**To do:**
What lines below include the word "events"? Copy each one.

**Data shown:**
◆ ◆ ◆
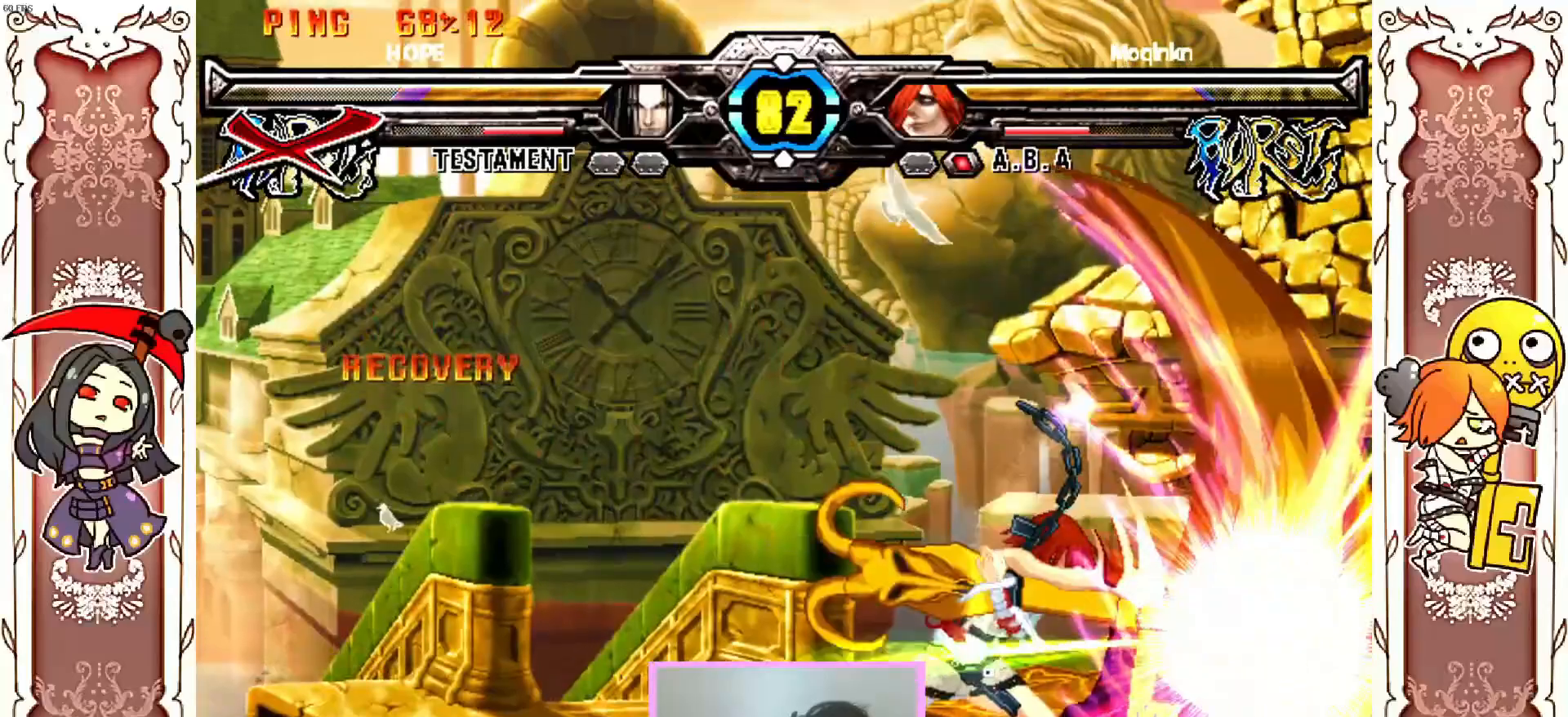
{"dt_ms": 500, "buttons": [], "left_stick": "center", "events": []}
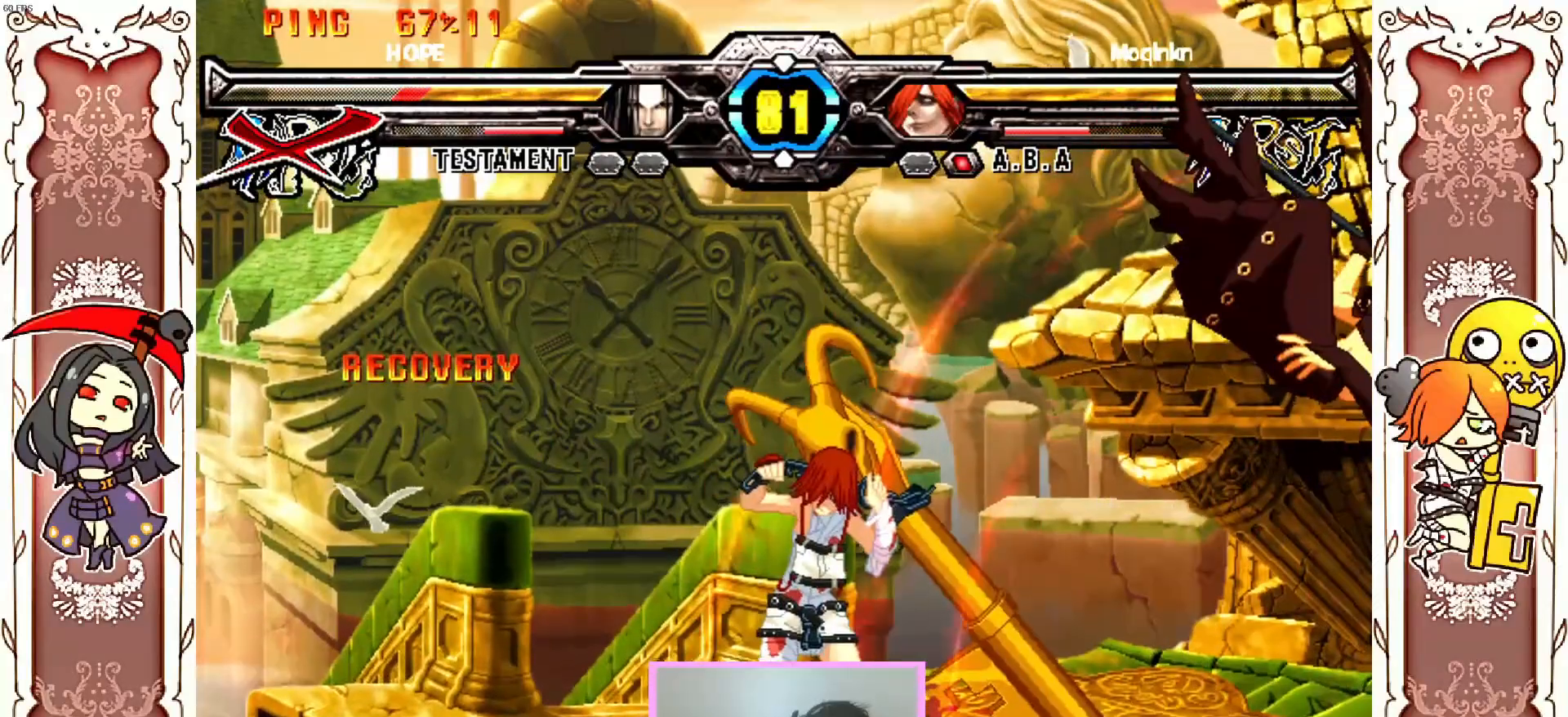
{"dt_ms": 500, "buttons": [], "left_stick": "center", "events": [[200, "X", "down"], [300, "X", "up"]]}
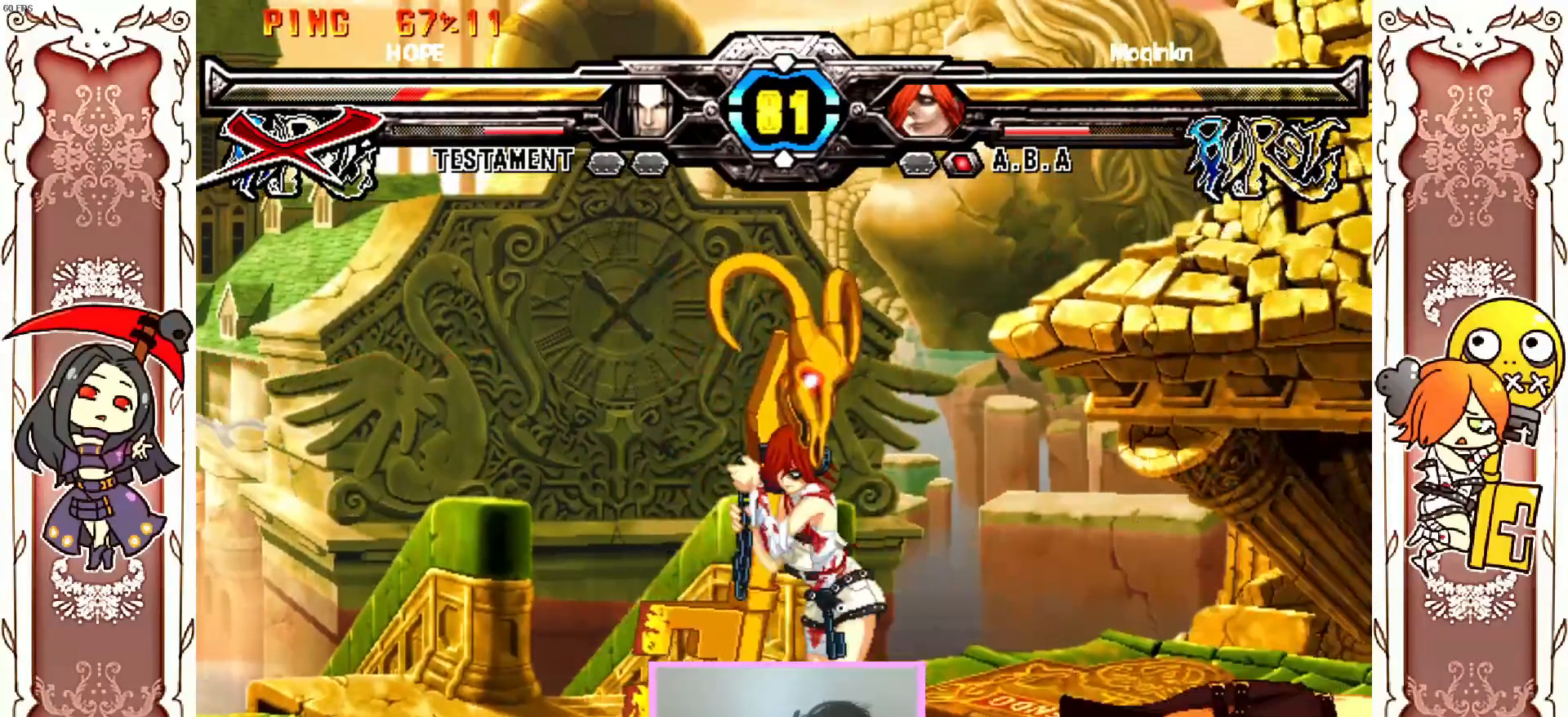
{"dt_ms": 1000, "buttons": [], "left_stick": "center"}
◆ ◆ ◆
**Exercise output:**
{"dt_ms": 500, "buttons": [], "left_stick": "center", "events": []}
{"dt_ms": 500, "buttons": [], "left_stick": "center", "events": [[200, "X", "down"], [300, "X", "up"]]}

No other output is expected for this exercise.